*** Supplied entries ***

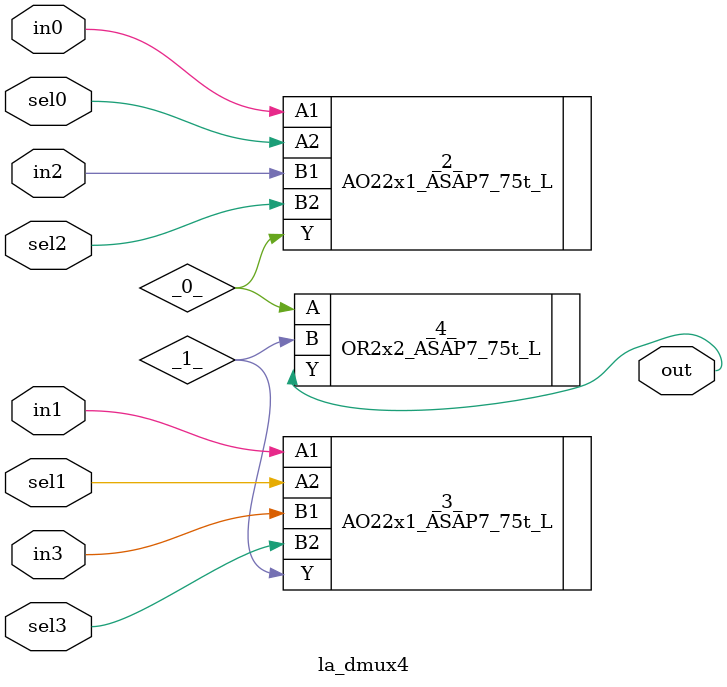
<source format=v>
/* Generated by Yosys 0.37 (git sha1 a5c7f69ed, clang 14.0.0-1ubuntu1.1 -fPIC -Os) */

module la_dmux4(sel3, sel2, sel1, sel0, in3, in2, in1, in0, out);
  wire _0_;
  wire _1_;
  input in0;
  wire in0;
  input in1;
  wire in1;
  input in2;
  wire in2;
  input in3;
  wire in3;
  output out;
  wire out;
  input sel0;
  wire sel0;
  input sel1;
  wire sel1;
  input sel2;
  wire sel2;
  input sel3;
  wire sel3;
  AO22x1_ASAP7_75t_L _2_ (
    .A1(in0),
    .A2(sel0),
    .B1(in2),
    .B2(sel2),
    .Y(_0_)
  );
  AO22x1_ASAP7_75t_L _3_ (
    .A1(in1),
    .A2(sel1),
    .B1(in3),
    .B2(sel3),
    .Y(_1_)
  );
  OR2x2_ASAP7_75t_L _4_ (
    .A(_0_),
    .B(_1_),
    .Y(out)
  );
endmodule

</source>
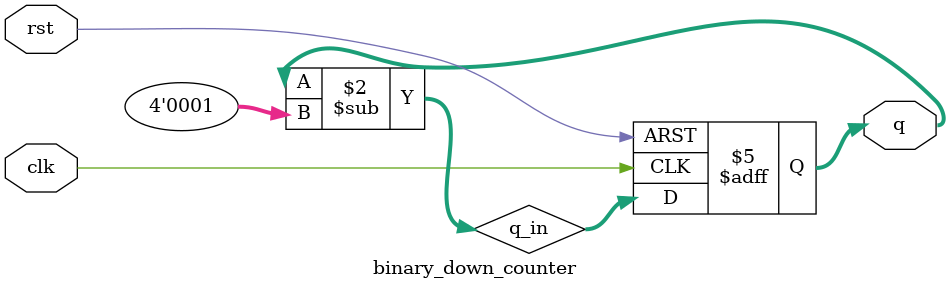
<source format=v>
`timescale 1ns / 1ps

`define BCD_COUNTER_BITS 4

module binary_down_counter(
    q,
    clk,
    rst
    );
    
    output [`BCD_COUNTER_BITS-1:0]q;
    input clk;
    input rst;
    
    reg [`BCD_COUNTER_BITS-1:0]q;
    reg [`BCD_COUNTER_BITS-1:0]q_in;
    
    always@(q)
    begin
        q_in <= q - `BCD_COUNTER_BITS'd1;
    end
    
    always@(posedge clk or negedge rst)
    begin
        if(~rst)
        begin
            q <= `BCD_COUNTER_BITS'd0;
        end
        else
        begin
            q <= q_in;
        end
    end
endmodule

</source>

*** End of Supplied entries ***

The response should be the lines from the one containing "in1, in0, out);" through the final line of the records, reproduced exactly and with every picture left out.

module la_dmux4(sel3, sel2, sel1, sel0, in3, in2, in1, in0, out);
  wire _0_;
  wire _1_;
  input in0;
  wire in0;
  input in1;
  wire in1;
  input in2;
  wire in2;
  input in3;
  wire in3;
  output out;
  wire out;
  input sel0;
  wire sel0;
  input sel1;
  wire sel1;
  input sel2;
  wire sel2;
  input sel3;
  wire sel3;
  AO22x1_ASAP7_75t_L _2_ (
    .A1(in0),
    .A2(sel0),
    .B1(in2),
    .B2(sel2),
    .Y(_0_)
  );
  AO22x1_ASAP7_75t_L _3_ (
    .A1(in1),
    .A2(sel1),
    .B1(in3),
    .B2(sel3),
    .Y(_1_)
  );
  OR2x2_ASAP7_75t_L _4_ (
    .A(_0_),
    .B(_1_),
    .Y(out)
  );
endmodule

</source>
<source format=v>
`timescale 1ns / 1ps

`define BCD_COUNTER_BITS 4

module binary_down_counter(
    q,
    clk,
    rst
    );
    
    output [`BCD_COUNTER_BITS-1:0]q;
    input clk;
    input rst;
    
    reg [`BCD_COUNTER_BITS-1:0]q;
    reg [`BCD_COUNTER_BITS-1:0]q_in;
    
    always@(q)
    begin
        q_in <= q - `BCD_COUNTER_BITS'd1;
    end
    
    always@(posedge clk or negedge rst)
    begin
        if(~rst)
        begin
            q <= `BCD_COUNTER_BITS'd0;
        end
        else
        begin
            q <= q_in;
        end
    end
endmodule

</source>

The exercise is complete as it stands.